I Hate Makefiles (and other short stories)
January 12, 2008

I Hate Makfiles.... due to long boring bad history (from 1995) supporting a giant nested 18-layer-deep rats' nest; where a simple 'make' that does nothing took 3 minutes so that the minimum edit/compile/build/debug cycle starts with a 3-minute delay - and the mess is so incomprehensible that it takes a full-time engineer to make any changes.  This on a 750KLOC project with maybe ~400 files.  I figure checking time stamps on 800 files (400 .c and 400 more .o) should take maybe a second on cold caches, and should be not much harder to read as a list of 400 lines of files.  I finally got fed-up with the mess and wrote my own flavor of make.

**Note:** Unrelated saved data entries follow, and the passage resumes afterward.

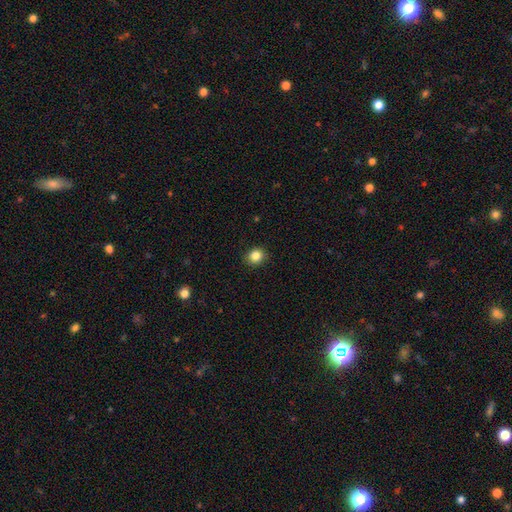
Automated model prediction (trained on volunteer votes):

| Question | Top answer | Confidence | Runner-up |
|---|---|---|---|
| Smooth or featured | smooth | 85% | star or artifact (11%) |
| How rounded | round | 79% | in between (20%) |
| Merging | none | 90% | minor disturbance (7%) |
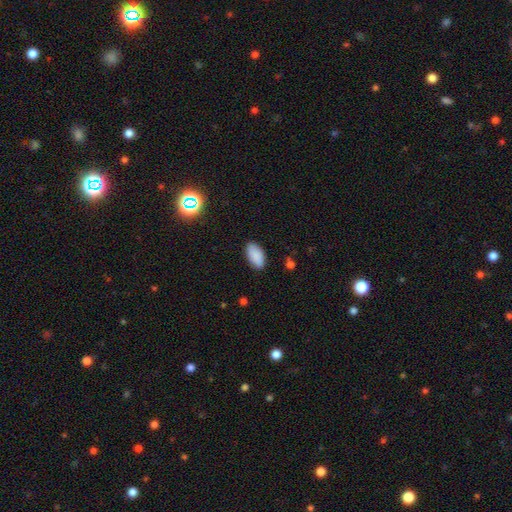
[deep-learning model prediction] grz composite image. It shows a smooth galaxy with no disk features (89%) that is in between round and cigar-shaped (94%). Merging: none (86%).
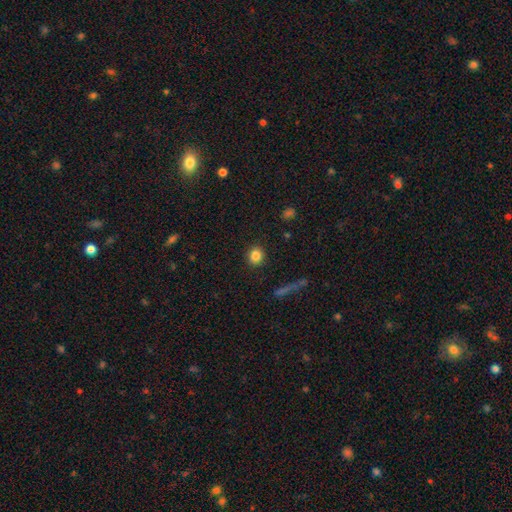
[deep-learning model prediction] Overall: smooth (84%). How rounded: round (86%). Merging: none (90%).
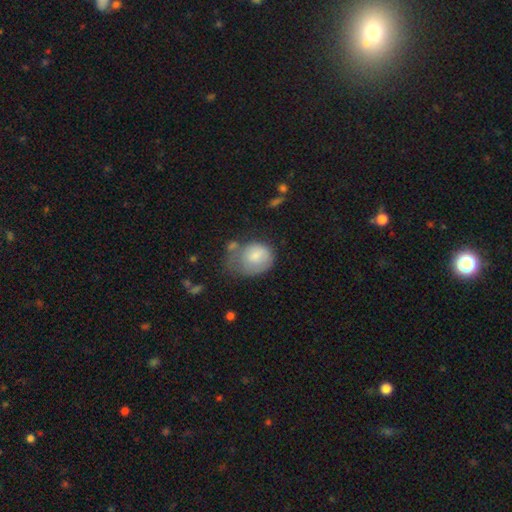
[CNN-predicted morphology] smooth-or-featured: smooth: 73% | featured or disk: 20% | star or artifact: 7%
  how-rounded: round: 50% | in between: 49% | cigar-shaped: 1%
  merging: major disturbance: 33% | minor disturbance: 32% | none: 27% | merger: 9%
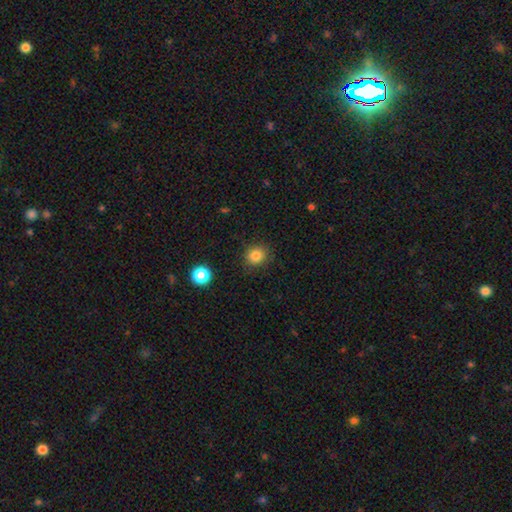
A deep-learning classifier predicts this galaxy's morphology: Smooth or featured? Predicted: smooth (p=0.84). How rounded? Predicted: round (p=0.82). Merging? Predicted: none (p=0.86).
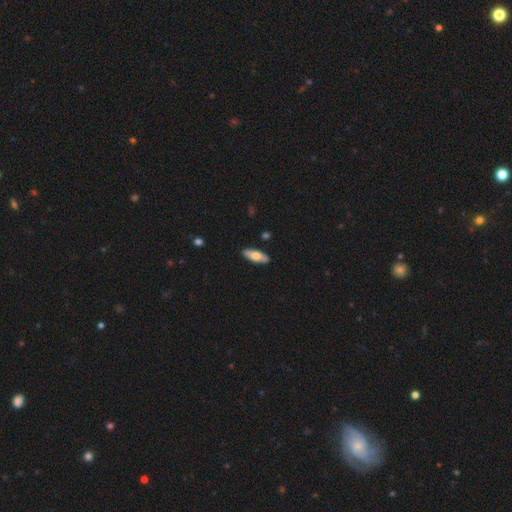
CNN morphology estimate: Smooth or featured?
  - smooth: 64% *
  - featured or disk: 30%
  - star or artifact: 5%
How rounded?
  - in between: 66% *
  - cigar-shaped: 31%
  - round: 2%
Merging?
  - none: 89% *
  - minor disturbance: 8%
  - major disturbance: 2%
  - merger: 1%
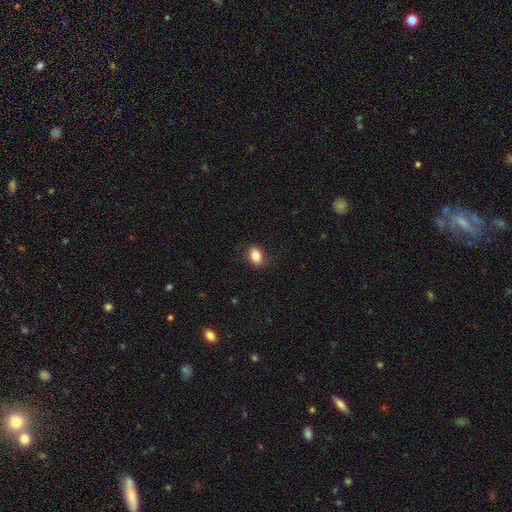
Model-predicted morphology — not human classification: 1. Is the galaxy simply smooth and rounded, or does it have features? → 85% smooth, 9% star or artifact, 6% featured or disk.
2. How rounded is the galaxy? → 66% in between, 33% round, 1% cigar-shaped.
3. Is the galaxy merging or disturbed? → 86% none, 10% minor disturbance, 3% major disturbance, 1% merger.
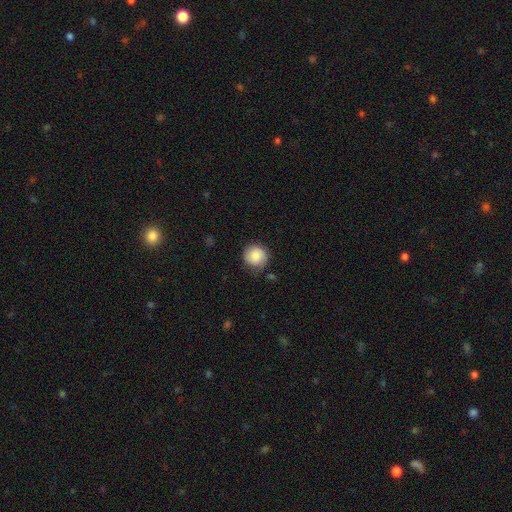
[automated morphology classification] This appears to be a smooth galaxy with no disk features (82%) that is round (92%). Merging: none (78%).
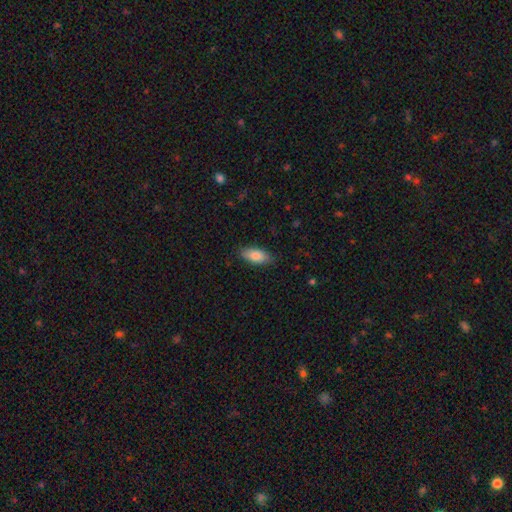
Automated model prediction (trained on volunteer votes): Smooth or featured? Predicted: smooth (p=0.83). How rounded? Predicted: in between (p=0.87). Merging? Predicted: none (p=0.86).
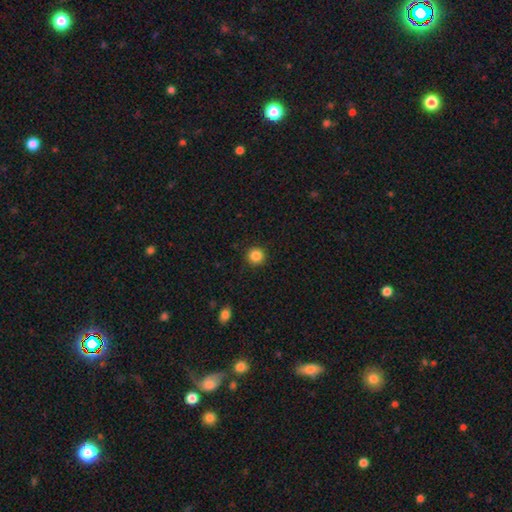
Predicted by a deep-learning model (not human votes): This is clearly a smooth galaxy (86%). How rounded: clearly round (95%). Merging: clearly none (92%).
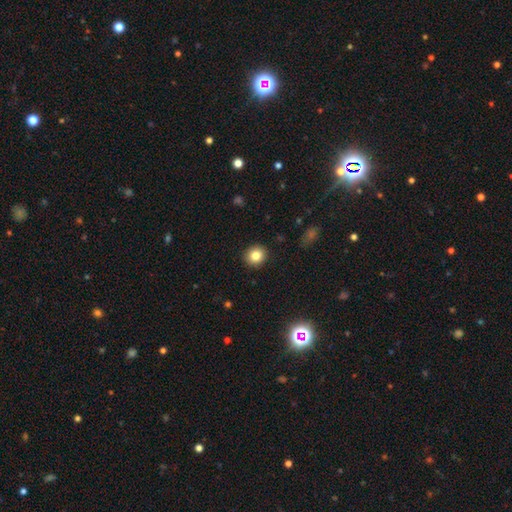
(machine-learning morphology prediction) A smooth galaxy with no disk features (82%) that is round (86%). Merging: none (92%).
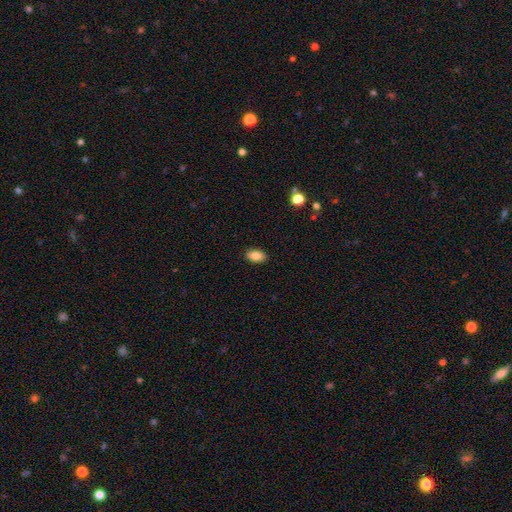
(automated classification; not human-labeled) Morphology: type=smooth (86%); roundness=in between (91%); merging=none (90%).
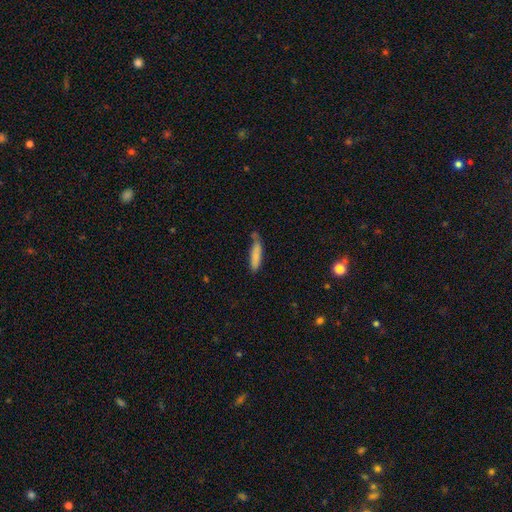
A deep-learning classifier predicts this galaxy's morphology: A smooth galaxy with no disk features (80%) that is cigar-shaped (70%). Merging: none (54%).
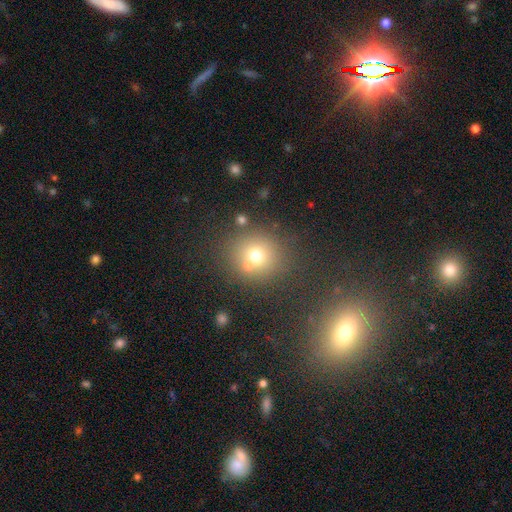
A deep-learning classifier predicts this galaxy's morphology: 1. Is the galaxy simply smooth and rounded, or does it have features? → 69% smooth, 17% star or artifact, 14% featured or disk.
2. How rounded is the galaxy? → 87% round, 12% in between, 1% cigar-shaped.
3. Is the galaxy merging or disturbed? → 68% none, 16% merger, 10% minor disturbance, 5% major disturbance.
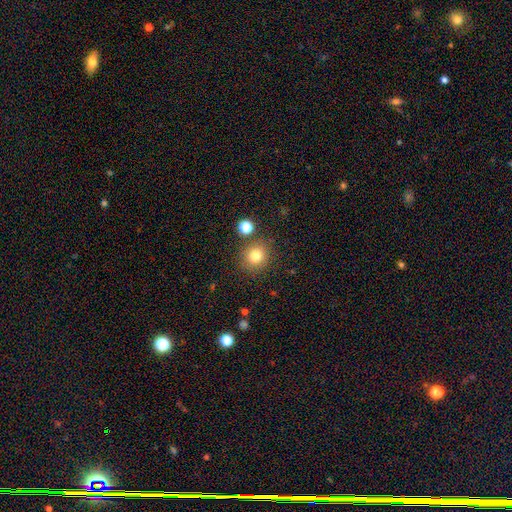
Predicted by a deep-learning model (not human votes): smooth_or_featured: smooth (p=0.79) [alt: star or artifact p=0.13]
how_rounded: round (p=0.86) [alt: in between p=0.13]
merging: none (p=0.82) [alt: minor disturbance p=0.09]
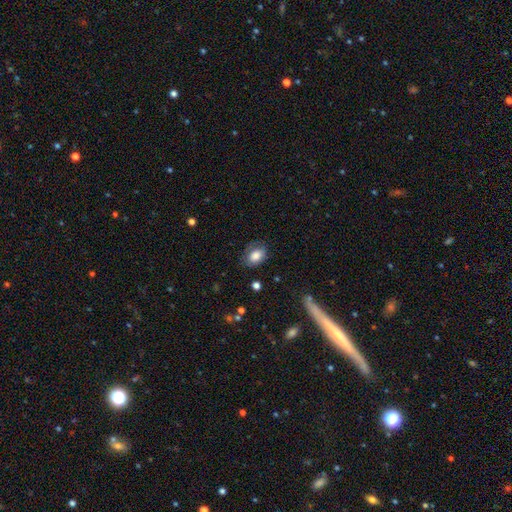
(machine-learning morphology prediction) This appears to be a smooth galaxy with no disk features (77%) that is in between round and cigar-shaped (77%). Merging: none (72%).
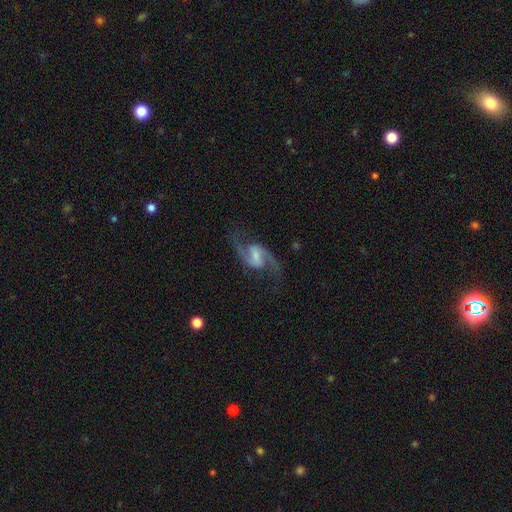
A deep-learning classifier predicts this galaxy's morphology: featured or disk 90%, star or artifact 5%, smooth 4%. Down the decision tree: edge-on disk — no (97%); bar — weak (52%); spiral arms — yes (98%); spiral arm count — 2 (94%); spiral winding — loose (52%); bulge size — small (42%); merging — none (79%).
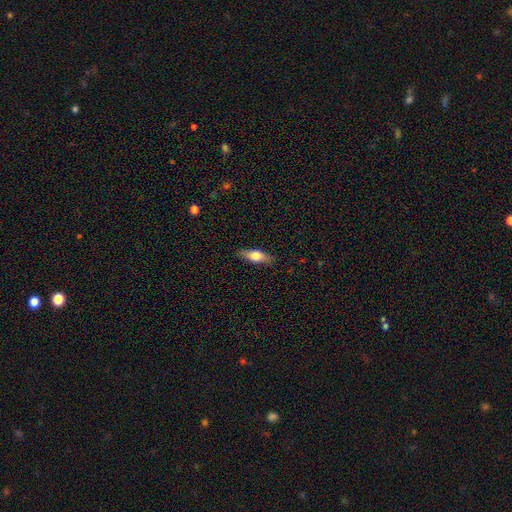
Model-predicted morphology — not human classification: Q: Smooth or featured?
A: smooth (64%); runner-up: featured or disk (30%)
Q: How rounded?
A: in between (64%); runner-up: cigar-shaped (32%)
Q: Merging?
A: none (86%); runner-up: minor disturbance (11%)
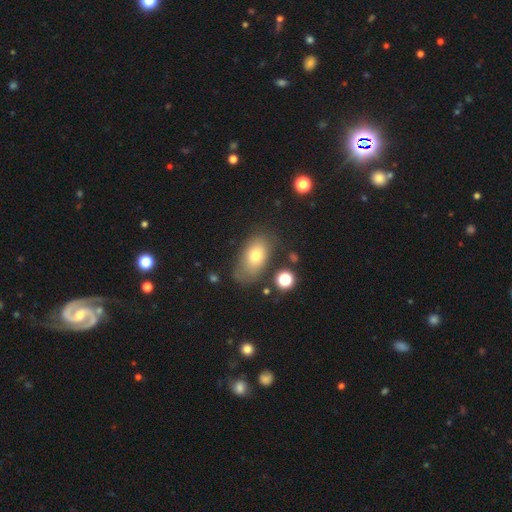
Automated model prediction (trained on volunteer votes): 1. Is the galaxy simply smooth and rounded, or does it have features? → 72% smooth, 18% featured or disk, 9% star or artifact.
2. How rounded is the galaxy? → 89% in between, 9% round, 2% cigar-shaped.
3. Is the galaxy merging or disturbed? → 66% none, 21% minor disturbance, 8% major disturbance, 5% merger.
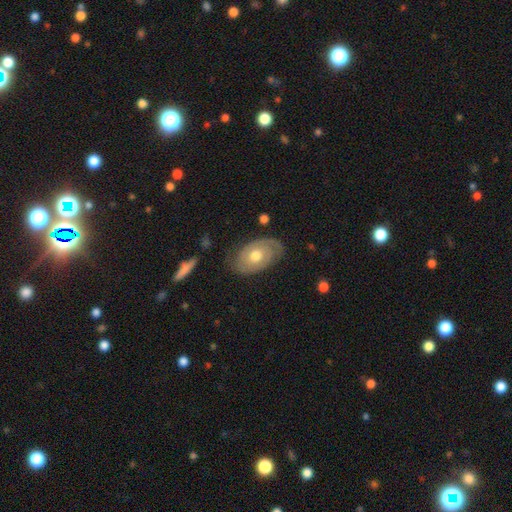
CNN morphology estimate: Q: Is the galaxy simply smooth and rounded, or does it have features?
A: featured or disk — 70%.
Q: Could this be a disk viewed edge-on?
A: no — 94%.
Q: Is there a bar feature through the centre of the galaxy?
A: no — 81%.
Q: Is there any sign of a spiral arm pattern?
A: yes — 80%.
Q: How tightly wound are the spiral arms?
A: tight — 66%.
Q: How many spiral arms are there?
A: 2 — 65%.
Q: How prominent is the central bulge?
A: moderate — 77%.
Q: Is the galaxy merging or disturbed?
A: none — 78%.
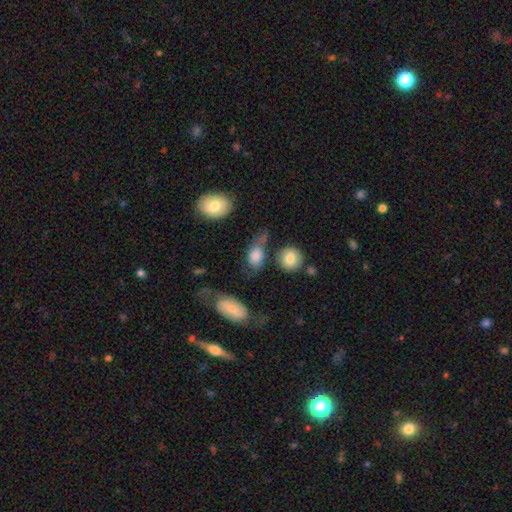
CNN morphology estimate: The model was most divided on "merging": none: 47%, minor disturbance: 25%, major disturbance: 16%, merger: 12%. More confident: how rounded — in between (75%); smooth or featured — smooth (74%).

This 'make replacement' was a great success (from my point of view) - it was instantly quick to do an empty make, it was all in 1 file (and that file was some boiler-plate then a simple list of dependencies), it supported parallel builds (without interleaving output from the different build steps), it was cross-platform, it built cross-platform, it sang, it danced and it fit on the head of a pin. To be fair, it was well received by the project community (and especially the engineer tasked with maintaining the old stuff in his spare time) and eventually everybody moved over to the new setup.  So when high-scale-lib needed a build system I decided to ignore Ant and all other project-build systems and repeat this success in Java (yes I'm being tongue-in-cheek here with some NIH thrown in).

Here's what I did...

  • It's All One File - no hiding tedious-but-required details in files buried deep in obtuse include-file paths.  Called build.java here
  • It's A Common Programming Language - (was C, this time Java); no exciting new syntax to learn (e.g., all whitespace is ok, except for tabs which are very special - OR - piles-o-XML-brackets harkening (or is it horkening?) back to the LISP days).  The project builder itself thus comes with a complete set of debugging & performance tools.  If I need a special kind of build-step, I can hack it in.  Example: some silly tool I'm using doesn't properly set the OS status, so I have to 'grep' the output for 'error' to tell if the build-step failed
  • It's In the Obvious Place (root of the project)
  • It Stands Alone (except for a handful of well chosen tools: was 'cc', this time a JDK).  Things like 'rm', 'touch', 'cp', 'cmp', 'grep', etc are all built-in and need no to configuration
  • Up-to-date is Based on File Timestamps - and nothing else.  I can tell the project is good with nothing more than my eyeball and 'ls'.  Sometimes this invariant is annoying and may cause some small dummy files to be needed... but it's worth it in the long run because the definition of 'up-to-date' is easily understood by all
  • Dependencies Are Obvious - They are written as a data-structure.  I'm trading off some verbosity for explicit clarity here.  Searching in an editor is instantly quick (no pain for lines of nearly-replicated stuff), so finding things is fast and it's always immediately clear what they mean.  Here's the definition of a Java source file org.cliffc.high-scale-lib. NonBlockingHashMap.java and the build-step to produce the class file:

  static final Q _nbhm_j   = new Q (HSL+"/NonBlockingHashMap.java");
  static final Q _nbhm_cls = new QS(HSL+"/NonBlockingHashMap.class", javac, _nbhm_j );

The dependencies have some boilerplate (e.g. "static final Q"), but it's all obvious stuff including the boilerplate.  No new syntax.  Full editor support for writing dependencies, etc.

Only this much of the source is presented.